Pengrowth Energy slashes dividend 43% Add to ...

Oil and gas producer Pengrowth Energy Corp. announced Friday that it is slashing its monthly dividend by 43 per cent starting next month.

The Calgary-based company said it was making the move to “safeguard Pengrowth’s financial and balance sheet strength” due to weakness in both spot and forward commodity prices and “increased uncertainty in the capital and property markets.”

As a result, Pengrowth’s monthly dividend will fall to four cents per share beginning with the Aug. 15 payment.

It had previously announced the payment for this month would be seven cents per share, payable July 15 to shareholders of record as of June 22.

“Our first move in this challenging environment was to reduce capital expenditures, which we did with the NAL acquisition,’ president and CEO Derek Evans said in statement accompanying the announcement.

“The reduction of the dividend, in conjunction with the capital expenditure reduction and our ongoing hedging programs, should enhance our financial flexibility,” he said.

Mr. Evans was referring to a $200-million pro forma capital expenditure reduction that coincided with the $1.9-billion purchase of NAL Energy Corp. announced March 23, an acquisition that was not to the liking of some analysts.

Morningstar analyst Robert Bellinski said at the time that the NAL takeover “looks like a really bad deal for existing Pengrowth shareholders” and that he would have preferred to have seen the company sell off assets rather than pile on new ones.

“I think that Pengrowth is a pretty mediocre producer with pretty mediocre assets to start with and they’ve got too many of them,” he said.

“They’ve got so much on their plate that I don’t think they have the bandwidth to operate all of them efficiently. To add all these assets to that, I think doesn’t help the situation.”

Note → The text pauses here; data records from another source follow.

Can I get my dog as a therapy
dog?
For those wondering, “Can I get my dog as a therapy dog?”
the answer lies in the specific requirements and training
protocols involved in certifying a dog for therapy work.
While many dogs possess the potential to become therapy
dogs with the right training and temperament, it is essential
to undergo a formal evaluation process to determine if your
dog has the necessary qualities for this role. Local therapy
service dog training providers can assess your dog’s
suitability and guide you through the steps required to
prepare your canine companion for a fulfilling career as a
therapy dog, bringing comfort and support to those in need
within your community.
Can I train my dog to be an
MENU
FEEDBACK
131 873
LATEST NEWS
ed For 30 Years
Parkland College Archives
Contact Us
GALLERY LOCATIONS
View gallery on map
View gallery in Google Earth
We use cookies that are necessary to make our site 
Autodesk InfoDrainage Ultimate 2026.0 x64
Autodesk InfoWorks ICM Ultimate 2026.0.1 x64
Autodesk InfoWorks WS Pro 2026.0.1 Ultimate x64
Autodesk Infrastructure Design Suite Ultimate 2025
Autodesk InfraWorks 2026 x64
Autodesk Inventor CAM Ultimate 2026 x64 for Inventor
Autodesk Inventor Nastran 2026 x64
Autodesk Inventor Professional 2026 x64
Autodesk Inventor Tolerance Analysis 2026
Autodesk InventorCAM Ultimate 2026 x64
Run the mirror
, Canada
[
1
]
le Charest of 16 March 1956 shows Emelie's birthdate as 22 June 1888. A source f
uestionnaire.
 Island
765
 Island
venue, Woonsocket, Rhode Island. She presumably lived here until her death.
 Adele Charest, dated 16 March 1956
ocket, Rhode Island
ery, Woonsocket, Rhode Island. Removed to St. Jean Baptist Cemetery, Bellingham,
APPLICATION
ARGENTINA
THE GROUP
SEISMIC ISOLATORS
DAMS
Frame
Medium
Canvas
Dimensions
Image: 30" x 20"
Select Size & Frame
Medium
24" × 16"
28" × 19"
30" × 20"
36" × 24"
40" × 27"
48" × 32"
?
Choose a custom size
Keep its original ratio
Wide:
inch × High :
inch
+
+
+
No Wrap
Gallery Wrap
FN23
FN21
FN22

Mr. Bellinski notes that if Pengrowth had good opportunities in the first place “and they weren’t paying such a high dividend, they’d have plenty of capital to start with, and plenty of opportunities to play that at a better return.”

Pengrowth is an intermediate Canadian producer of oil and natural gas, headquartered in Calgary and focused on the development of conventional and unconventional resource plays in Western Canada.